The Taxation Laws (Second Amendment) Bill, 2016, passed by the Lok Sabha on Tuesday with no debate, increases the penalty on those with undeclared income but also provides for the second amnesty scheme for them this year. This is something of a climbdown by a government that had, just three weeks ago, demonetised Rs 500 and Rs 1,000 notes ostensibly to crack down on the black money economy and promised stern action against those who hoard unaccounted-for cash.
The amendment Bill, which was tabled in the Lok Sabha on Monday, increases the tax on “unexplained income” from the present flat rate of 30% (plus surcharge and cess) to 60%( plus surcharge and cess) under the Income Tax Act. If such undisclosed income comes to light in a raid, it will attract a penalty of 30%, in addition to the tax payable, if the person admits to the undisclosed income and returns it. If the person does not cooperate during the raid, the penalty is increased to 60%. Theoretically, undisclosed income, under the proposed amendments, can be taxed up to 90% (plus surcharge and cess). This comes just months after the previous Income Declaration Scheme, which ended on September 30, gave people a four-month window to declare their undisclosed income and pay a 45% tax and penalty, with no questions asked.
This is the stick. The carrot, however, lies in Chapter IX-A, inserted into the Finance Act 2016, which introduces the “Taxation and Investment Regime for Pradhan Mantri Garib Kalyan Yojana, 2016”. This is essentially an amnesty scheme for undisclosed income. Under this “regime”, if those with undisclosed income come forward to declare it, they need to pay just about 50% of it to the Government (30% tax + 10% surcharge + 10% penalty) in exchange for immunity from further income tax proceedings on this income.
In addition to this, the declarant is also mandatorily required to deposit 25% of the undisclosed income in the Pradhan Mantri Garib Kalyan Deposit Scheme, 2016 – an interest-free deposit with a lock-in period of four years.
The legality of this move, however, is doubtful.
What the Constitution says
Article 266 of the Constitution of India mandates that all taxes and other revenue of the Government of India must go the Consolidated Fund of India, and likewise, all the revenue of the state governments should go to the Consolidated Fund of the State. With regard to income tax specifically, revenue raised by the Union government is to be shared with the state governments based on the formula and method prescribed by the Finance Commission in accordance with Article 270.
By ordaining that those who voluntarily declare their hitherto-undisclosed incomes should pay 25% of that money to the Pradhan Mantri Garib Kalyan Yojana, the Bill effectively imposes an income tax which is not payable to the Consolidated Fund of India but to a specified scheme whose use and ultimate purpose are still unclear. Nor is this money allocated to the states in accordance with Article 270. In effect, the Centre has imposed an income tax that it will refuse to share with the states as it is required to under the Constitution.
A new tax
But can the payment to the Pradhan Mantri Garib Kalyan Yojana be called a tax?

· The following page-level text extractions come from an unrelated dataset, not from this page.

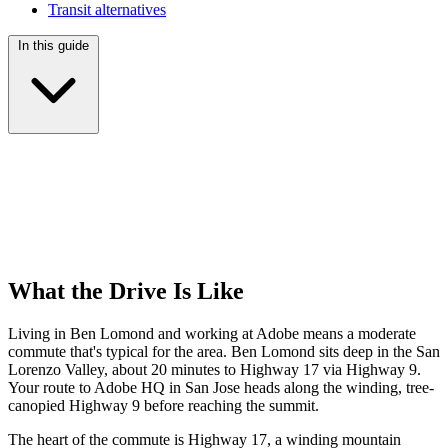
Transit alternatives
In this guide
What the Drive Is Like
Living in Ben Lomond and working at Adobe means a moderate
commute that's typical for the area. Ben Lomond sits deep in the San
Lorenzo Valley, about 20 minutes to Highway 17 via Highway 9.
Your route to Adobe HQ in San Jose heads along the winding, tree-
canopied Highway 9 before reaching the summit.
The heart of the commute is Highway 17, a winding mountain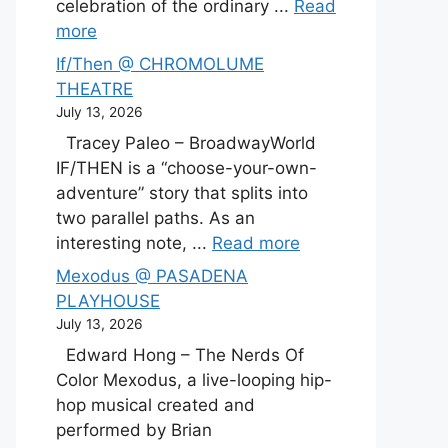
celebration of the ordinary ...
Read
more
If/Then @ CHROMOLUME
THEATRE
July 13, 2026
Tracey Paleo – BroadwayWorld
IF/THEN is a “choose-your-own-
adventure” story that splits into
two parallel paths. As an
interesting note, ...
Read more
Mexodus @ PASADENA
PLAYHOUSE
July 13, 2026
Edward Hong – The Nerds Of
Color Mexodus, a live-looping hip-
hop musical created and
performed by Brian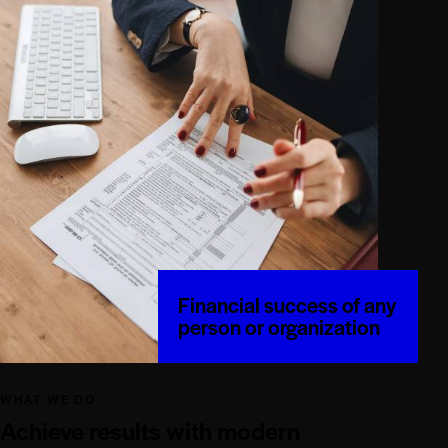
Financial success of any
person or organization
WHAT WE DO
Achieve results with modern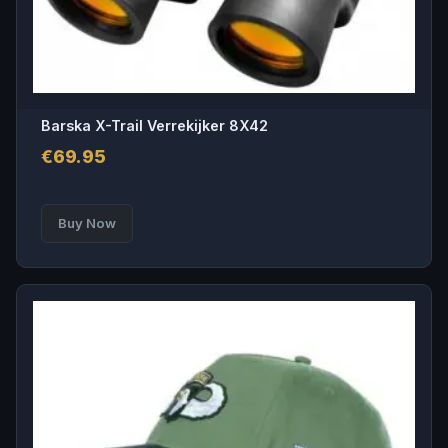
Barska X-Trail Verrekijker 8X42
€
69.95
Buy Now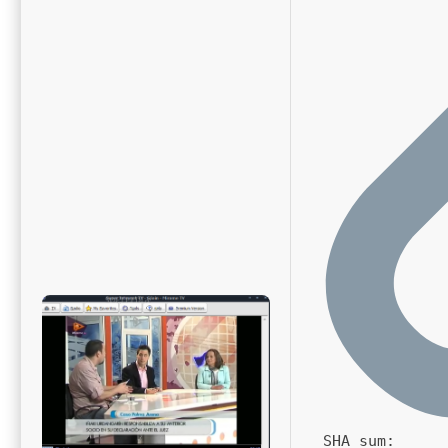
SHA sum: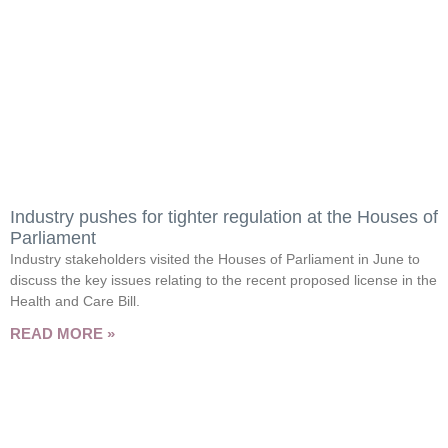
Industry pushes for tighter regulation at the Houses of
Parliament
Industry stakeholders visited the Houses of Parliament in June to
discuss the key issues relating to the recent proposed license in the
Health and Care Bill.
READ MORE »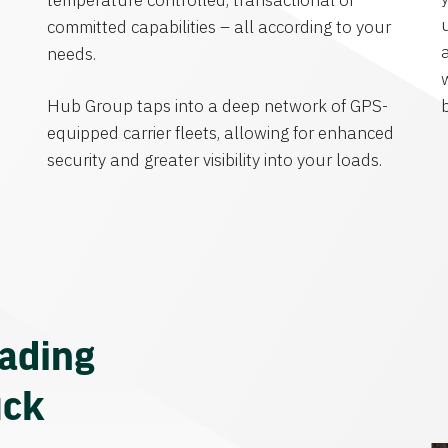
temperature controlled, transactional or
committed capabilities – all according to your
needs.
Hub Group taps into a deep network of GPS-
equipped carrier fleets, allowing for enhanced
security and greater visibility into your loads.
eading
uck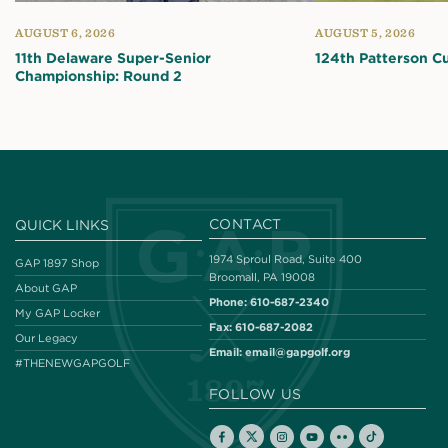
AUGUST 6, 2026
AUGUST 5, 2026
11th Delaware Super-Senior
124th Patterson C
Championship: Round 2
CONTACT
QUICK LINKS
1974 Sproul Road, Suite 400
GAP 1897 Shop
Broomall, PA 19008
About GAP
Phone:
610-687-2340
My GAP Locker
Fax:
610-687-2082
Our Legacy
Email:
email@gapgolf.org
#THENEWGAPGOLF
FOLLOW US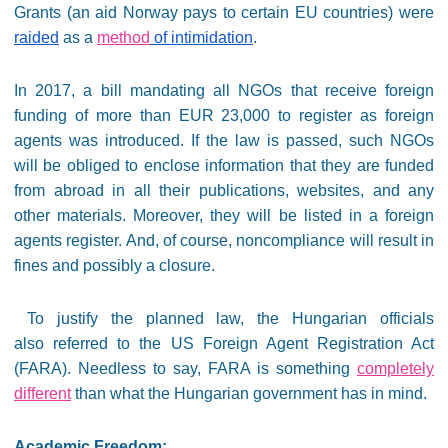
Grants (an aid Norway pays to certain EU countries) were
raided
as a
method
of intimidation
.
In 2017, a bill mandating all NGOs that receive foreign
funding of more than EUR 23,000 to register as foreign
agents was introduced. If the law is passed, such NGOs
will be obliged to enclose information that they are funded
from abroad in all their publications, websites, and any
other materials. Moreover, they will be listed in a foreign
agents register. And, of course, noncompliance will result in
fines and possibly a closure.
To justify the planned law, the Hungarian officials
also referred to the US Foreign Agent Registration Act
(FARA). Needless to say, FARA is something
completely
different
than what the Hungarian government has in mind.
Academic Freedom: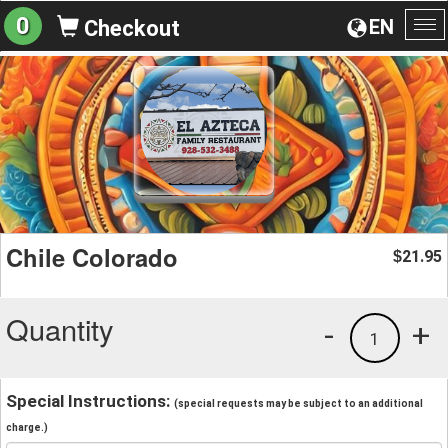
0
EN
Checkout
To
na
Chile Colorado
21.95
$
Quantity
-
+
1
Special Instructions:
(special requests may be subject to an additional
charge.)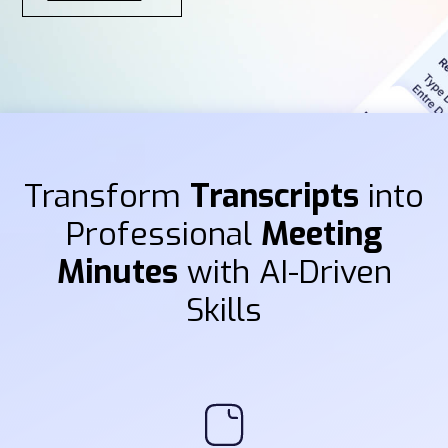
Transform
Transcripts
into
Professional
Meeting
Minutes
with AI-Driven
Skills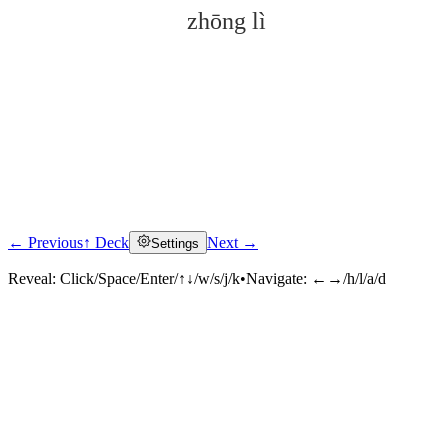
zhōng lì
← Previous
↑ Deck
Next →
Settings
Click to reveal
Reveal:
Click/Space/Enter/↑↓/w/s/j/k
•
Navigate:
←→/h/l/a/d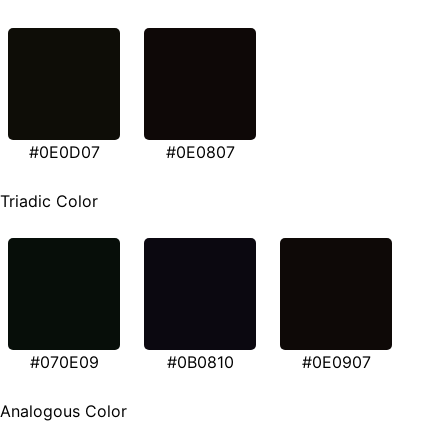
#0E0D07
#0E0807
Triadic Color
#070E09
#0B0810
#0E0907
Analogous Color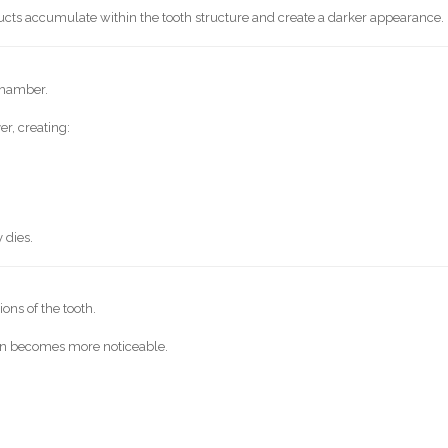
cts accumulate within the tooth structure and create a darker appearance.
chamber.
r, creating:
 dies.
ons of the tooth.
ion becomes more noticeable.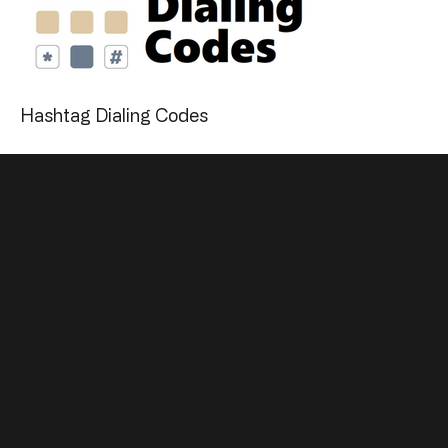
Hashtag Dialing Codes
Allow Us to Remove Your
Competition from the Equation.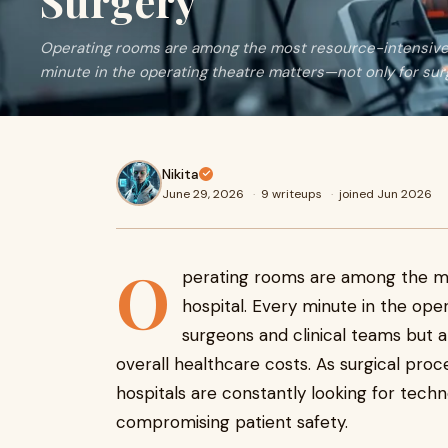
Surgery
Operating rooms are among the most resource-intensive a
minute in the operating theatre matters—not only for surge
Nikita
June 29, 2026
·
9 writeups
·
joined Jun 2026
O
perating rooms are among the mo
hospital. Every minute in the ope
surgeons and clinical teams but al
overall healthcare costs. As surgical pr
hospitals are constantly looking for tech
compromising patient safety.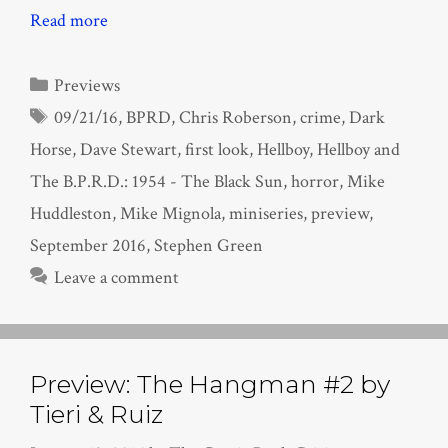
Read more
Categories
Previews
Tags
09/21/16
,
BPRD
,
Chris Roberson
,
crime
,
Dark
Horse
,
Dave Stewart
,
first look
,
Hellboy
,
Hellboy and
The B.P.R.D.: 1954 - The Black Sun
,
horror
,
Mike
Huddleston
,
Mike Mignola
,
miniseries
,
preview
,
September 2016
,
Stephen Green
Leave a comment
Preview: The Hangman #2 by
Tieri & Ruiz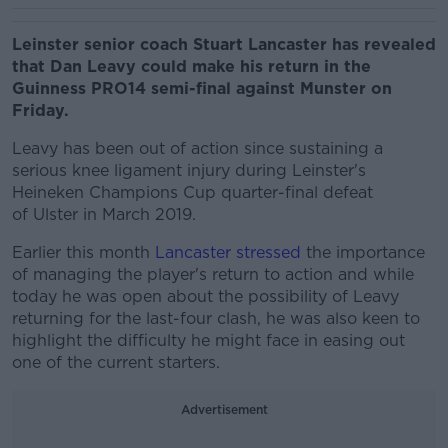
Leinster senior coach Stuart Lancaster has revealed
that Dan Leavy could make his return in the
Guinness PRO14 semi-final against Munster on
Friday.
Leavy has been out of action since sustaining a
serious knee ligament injury during Leinster's
Heineken Champions Cup quarter-final defeat
of Ulster in March 2019.
Earlier this month
Lancaster stressed
the importance
of managing the player's return to action and while
today he was open about the possibility of Leavy
returning for the last-four clash, he was also keen to
highlight the difficulty he might face in easing out
one of the current starters.
Advertisement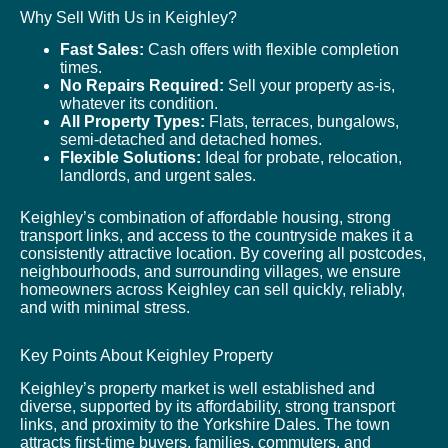
Why Sell With Us in Keighley?
Fast Sales:
Cash offers with flexible completion
times.
No Repairs Required:
Sell your property as-is,
whatever its condition.
All Property Types:
Flats, terraces, bungalows,
semi-detached and detached homes.
Flexible Solutions:
Ideal for probate, relocation,
landlords, and urgent sales.
Keighley’s combination of affordable housing, strong
transport links, and access to the countryside makes it a
consistently attractive location. By covering all postcodes,
neighbourhoods, and surrounding villages, we ensure
homeowners across Keighley can sell quickly, reliably,
and with minimal stress.
Key Points About Keighley Property
Keighley’s property market is well established and
diverse, supported by its affordability, strong transport
links, and proximity to the Yorkshire Dales. The town
attracts first-time buyers, families, commuters, and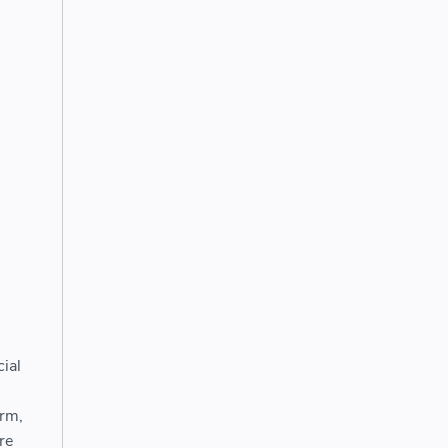
ial
orm,
re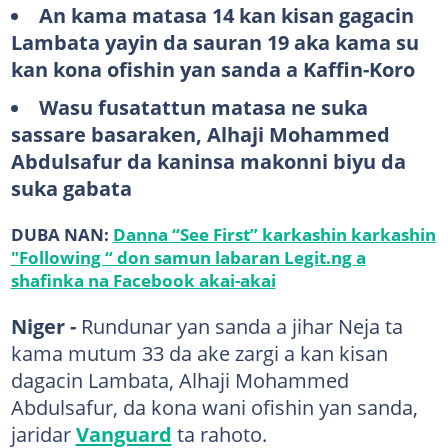
An kama matasa 14 kan kisan gagacin
Lambata yayin da sauran 19 aka kama su
kan kona ofishin yan sanda a Kaffin-Koro
Wasu fusatattun matasa ne suka
sassare basaraken, Alhaji Mohammed
Abdulsafur da kaninsa makonni biyu da
suka gabata
DUBA NAN:
Danna “See First” karkashin karkashin
"Following “ don samun labaran Legit.ng a
shafinka na Facebook akai-akai
Niger -
Rundunar yan sanda a jihar Neja ta
kama mutum 33 da ake zargi a kan kisan
dagacin Lambata, Alhaji Mohammed
Abdulsafur, da kona wani ofishin yan sanda,
jaridar
Vanguard
ta rahoto.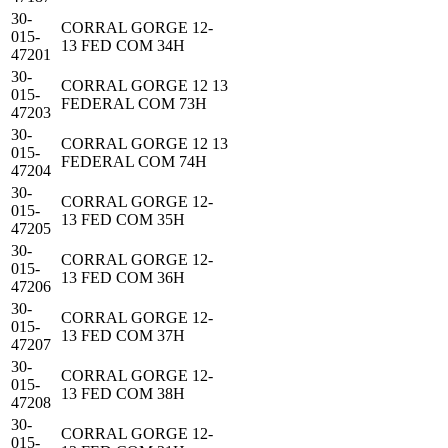
30-
CORRAL GORGE 12-
015-
13 FED COM 34H
47201
30-
CORRAL GORGE 12 13
015-
FEDERAL COM 73H
47203
30-
CORRAL GORGE 12 13
015-
FEDERAL COM 74H
47204
30-
CORRAL GORGE 12-
015-
13 FED COM 35H
47205
30-
CORRAL GORGE 12-
015-
13 FED COM 36H
47206
30-
CORRAL GORGE 12-
015-
13 FED COM 37H
47207
30-
CORRAL GORGE 12-
015-
13 FED COM 38H
47208
30-
CORRAL GORGE 12-
015-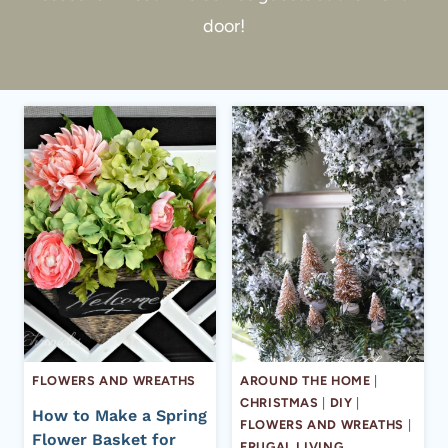
door!
FLOWERS AND WREATHS
AROUND THE HOME
|
CHRISTMAS
|
DIY
|
How to Make a Spring
FLOWERS AND WREATHS
|
Flower Basket for
FRUGAL LIVING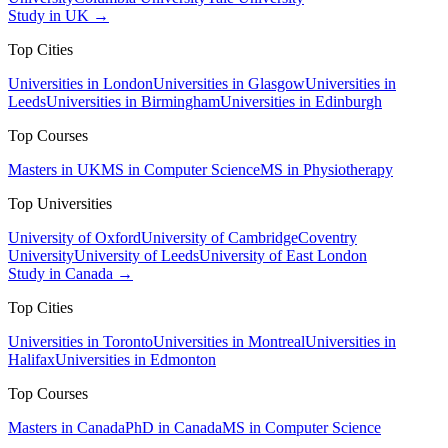
Study in UK →
Top Cities
Universities in London
Universities in Glasgow
Universities in
Leeds
Universities in Birmingham
Universities in Edinburgh
Top Courses
Masters in UK
MS in Computer Science
MS in Physiotherapy
Top Universities
University of Oxford
University of Cambridge
Coventry
University
University of Leeds
University of East London
Study in Canada →
Top Cities
Universities in Toronto
Universities in Montreal
Universities in
Halifax
Universities in Edmonton
Top Courses
Masters in Canada
PhD in Canada
MS in Computer Science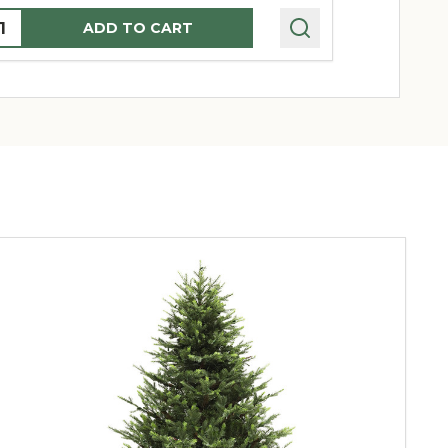
uantity:
Quantity:
ADD TO CART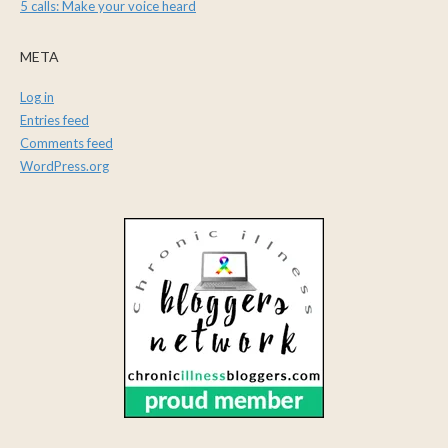
5 calls: Make your voice heard
META
Log in
Entries feed
Comments feed
WordPress.org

The legal definition of a tax was well established by the Supreme Court in the 1950s. It is therefore no longer disputed that the two distinguishing features of a tax are that it is compulsory and there is no quid pro quo in the payment. A compulsory deposit with the Pradhan Mantri Garib Kalyan Yojana , on which the depositor does not even receive an interest and is locked in for a period of four years, is quite clearly a tax, (albeit refundable after four years, if so required) that is being levied on the person who makes a voluntary disclosure about undisclosed income. Given that no specific purpose is mentioned for the Pradhan Mantri Garib Kalyan Yojana in the Bill, it cannot even be considered a cess. It is therefore a tax that the Central Government seeks to levy, contrary to the Constitutional scheme for collecting taxes.
As with the ever-increasing use of cesses by the Central Government, this scheme suggests that the Central Government does not seriously believe in cooperative federalism, where the Centre and state work together. Because, unlike taxes, the Centre is not required by the Constitution to share the proceeds from a cess to government. However, the Centre has used some of these, such as the Swachh Bharat Cess and the Primary Education Cess, to direct programmes and spending in areas which are within the domain of the state under the Constitution, such as public health, sanitation and education. The Pradhan Mantri Garib Kalyan Yojana seems to be yet another move to undermine the powers and autonomy of states guaranteed under the Constitution.
For all the blatant disrespect of Parliamentary procedure and the Constitution in passing this Bill, as far as black money amnesty schemes go, it is hard to see this one (which makes the declarant pay 75% of the money disclosed up front, if you take the 25% deposit in the Pradhan Mantri Garib Kalyan Yojana into account) as being particularly attractive to the tax evader. Far from providing any real incentive to come forward and declare the money, it is likely to make those with black money sit back and take their chances with an income tax raid, using the time to find better ways to hide or launder their stash. As with the demonetisation of Rs 500 and Rs 1,000 notes, this Bill too does not seem to have been entirely thought through, and is of doubtful legality in the margins.